Any time you set out to overthrow a government of a country, the people are going to resist you, and this is what is going on in Libya. They have been bombing the country now for three months, for three whole months, and the government there has not broken and they say they are not going to surrender, so how many more bombs are they willing to drop? How many poor civilians are they willing to kill? How many more Libyans are they willing to attack in order to achieve what they claim as a victory against this country of six million people?
Press TV: That was a great point you just made, and that brings it to my final question. With that being said, what kind of time span do you give for Muammar Gaddafi and his regime, how much time do they have left?
Azikiwe: I have no idea how much time the Libyan people have left. I am not viewing this as a war against Gaddafi as the leader, because they have destroyed the property of the ports, the government installations, the civilian lives of the people of Libya. Whether they support the government or they are in opposition to the government, they are still being killed. There are people who support Transitional National Council (TNC) and their fighters have been killed as well by the NATO forces.

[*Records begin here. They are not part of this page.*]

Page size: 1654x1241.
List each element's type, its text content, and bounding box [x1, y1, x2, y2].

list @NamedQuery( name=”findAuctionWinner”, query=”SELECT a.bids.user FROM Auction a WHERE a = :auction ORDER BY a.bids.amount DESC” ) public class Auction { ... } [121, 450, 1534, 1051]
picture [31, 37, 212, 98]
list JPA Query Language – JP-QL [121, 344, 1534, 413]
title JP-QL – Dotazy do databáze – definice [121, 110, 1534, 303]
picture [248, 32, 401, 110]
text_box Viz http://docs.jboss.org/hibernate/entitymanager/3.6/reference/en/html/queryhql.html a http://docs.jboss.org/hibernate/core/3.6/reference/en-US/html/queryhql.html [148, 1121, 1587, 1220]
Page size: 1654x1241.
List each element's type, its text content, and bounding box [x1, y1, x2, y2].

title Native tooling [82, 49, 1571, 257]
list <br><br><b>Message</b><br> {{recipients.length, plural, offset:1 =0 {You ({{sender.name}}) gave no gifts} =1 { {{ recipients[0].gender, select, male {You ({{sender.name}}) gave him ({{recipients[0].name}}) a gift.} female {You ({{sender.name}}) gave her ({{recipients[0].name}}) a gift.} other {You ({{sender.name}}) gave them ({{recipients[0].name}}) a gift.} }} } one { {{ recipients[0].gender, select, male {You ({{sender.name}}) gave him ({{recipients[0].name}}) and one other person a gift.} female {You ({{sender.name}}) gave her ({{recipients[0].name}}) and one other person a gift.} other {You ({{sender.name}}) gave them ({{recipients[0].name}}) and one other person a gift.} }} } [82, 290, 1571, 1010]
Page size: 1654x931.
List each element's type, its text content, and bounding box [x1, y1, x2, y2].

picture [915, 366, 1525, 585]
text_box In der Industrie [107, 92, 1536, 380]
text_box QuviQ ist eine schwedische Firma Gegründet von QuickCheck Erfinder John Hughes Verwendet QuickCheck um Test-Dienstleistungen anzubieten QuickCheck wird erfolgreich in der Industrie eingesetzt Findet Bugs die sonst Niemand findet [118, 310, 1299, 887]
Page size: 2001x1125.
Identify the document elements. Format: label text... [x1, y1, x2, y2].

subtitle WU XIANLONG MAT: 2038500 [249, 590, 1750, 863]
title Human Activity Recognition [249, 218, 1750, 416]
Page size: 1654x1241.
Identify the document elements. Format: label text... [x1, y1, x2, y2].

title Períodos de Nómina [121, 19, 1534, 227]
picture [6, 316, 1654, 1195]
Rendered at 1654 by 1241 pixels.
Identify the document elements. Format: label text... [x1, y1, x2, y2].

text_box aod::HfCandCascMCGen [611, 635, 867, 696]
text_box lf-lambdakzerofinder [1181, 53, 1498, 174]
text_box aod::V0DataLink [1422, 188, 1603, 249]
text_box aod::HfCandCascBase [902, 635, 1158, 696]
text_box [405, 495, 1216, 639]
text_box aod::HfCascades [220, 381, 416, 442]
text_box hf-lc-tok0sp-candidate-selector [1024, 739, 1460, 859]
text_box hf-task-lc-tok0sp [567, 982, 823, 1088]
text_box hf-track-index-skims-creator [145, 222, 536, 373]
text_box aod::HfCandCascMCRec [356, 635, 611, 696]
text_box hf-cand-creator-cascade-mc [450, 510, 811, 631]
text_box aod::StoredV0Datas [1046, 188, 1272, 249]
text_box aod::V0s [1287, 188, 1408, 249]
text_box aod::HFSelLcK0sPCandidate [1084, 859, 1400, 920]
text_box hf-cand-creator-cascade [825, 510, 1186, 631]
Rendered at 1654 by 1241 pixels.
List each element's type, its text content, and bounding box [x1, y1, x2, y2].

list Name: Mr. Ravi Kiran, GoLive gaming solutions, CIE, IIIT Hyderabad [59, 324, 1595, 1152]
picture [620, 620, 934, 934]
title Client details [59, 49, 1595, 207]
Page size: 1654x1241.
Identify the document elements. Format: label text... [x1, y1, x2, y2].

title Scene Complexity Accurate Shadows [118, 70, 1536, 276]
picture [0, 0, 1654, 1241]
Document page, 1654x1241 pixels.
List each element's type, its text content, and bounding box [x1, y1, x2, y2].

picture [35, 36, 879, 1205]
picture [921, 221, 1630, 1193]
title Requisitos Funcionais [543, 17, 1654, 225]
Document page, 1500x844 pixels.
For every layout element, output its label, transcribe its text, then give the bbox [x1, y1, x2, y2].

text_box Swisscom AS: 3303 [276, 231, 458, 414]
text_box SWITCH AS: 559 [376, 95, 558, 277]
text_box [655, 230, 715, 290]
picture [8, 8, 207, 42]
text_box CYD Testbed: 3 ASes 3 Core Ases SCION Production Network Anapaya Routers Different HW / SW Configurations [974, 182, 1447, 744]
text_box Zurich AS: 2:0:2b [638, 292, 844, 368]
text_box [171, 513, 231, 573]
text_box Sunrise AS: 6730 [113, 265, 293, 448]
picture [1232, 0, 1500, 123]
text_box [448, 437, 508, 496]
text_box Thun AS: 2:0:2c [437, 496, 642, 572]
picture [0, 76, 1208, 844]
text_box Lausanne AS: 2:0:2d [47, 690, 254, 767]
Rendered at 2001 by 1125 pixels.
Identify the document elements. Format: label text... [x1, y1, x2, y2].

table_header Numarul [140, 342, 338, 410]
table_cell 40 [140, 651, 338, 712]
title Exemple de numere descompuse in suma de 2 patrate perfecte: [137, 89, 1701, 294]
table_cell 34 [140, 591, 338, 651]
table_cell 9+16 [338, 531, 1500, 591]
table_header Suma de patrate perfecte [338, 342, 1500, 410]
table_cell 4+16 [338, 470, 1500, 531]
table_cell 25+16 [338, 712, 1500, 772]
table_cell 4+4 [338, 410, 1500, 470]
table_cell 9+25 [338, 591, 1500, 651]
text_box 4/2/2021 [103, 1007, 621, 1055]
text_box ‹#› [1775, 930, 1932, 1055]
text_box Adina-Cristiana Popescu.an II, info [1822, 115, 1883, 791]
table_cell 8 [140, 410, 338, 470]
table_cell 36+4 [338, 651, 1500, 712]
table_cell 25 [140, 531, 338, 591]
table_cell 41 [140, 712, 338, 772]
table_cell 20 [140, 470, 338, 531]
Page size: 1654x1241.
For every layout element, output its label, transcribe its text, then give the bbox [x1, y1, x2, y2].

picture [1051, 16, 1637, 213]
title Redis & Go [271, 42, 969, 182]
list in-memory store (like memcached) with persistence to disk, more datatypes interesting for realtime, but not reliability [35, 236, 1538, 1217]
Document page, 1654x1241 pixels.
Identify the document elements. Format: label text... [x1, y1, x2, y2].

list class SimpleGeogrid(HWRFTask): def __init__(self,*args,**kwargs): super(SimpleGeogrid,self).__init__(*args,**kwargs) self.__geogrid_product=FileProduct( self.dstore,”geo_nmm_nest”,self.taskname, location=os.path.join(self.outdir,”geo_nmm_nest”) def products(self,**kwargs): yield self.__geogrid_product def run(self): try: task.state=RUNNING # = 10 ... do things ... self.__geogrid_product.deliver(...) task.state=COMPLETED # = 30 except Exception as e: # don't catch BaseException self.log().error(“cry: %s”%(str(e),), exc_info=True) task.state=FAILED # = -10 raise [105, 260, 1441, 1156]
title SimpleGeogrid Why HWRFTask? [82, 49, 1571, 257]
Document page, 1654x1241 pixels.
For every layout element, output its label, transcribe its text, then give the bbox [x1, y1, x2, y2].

So, it doesn’t matter who they say they are supporting, people on both sides are being killed. The TNC [Transitional National Council] supporters are being killed by NATO, and so are the supporters of the Libyan government. So, I think it would be wise for the people of Libya to try to resolve their own internal problems themselves, and not rely on NATO to try to solve their problems, because it has resulted in a calamity for both the supporters of the government as well as the opposition of the government. And what the African Union has advocated, they have advocated a peaceful resolution to this conflict, [i.e.] negotiations, and the immediate assistance of civilians and those who are in need of humanitarian aid.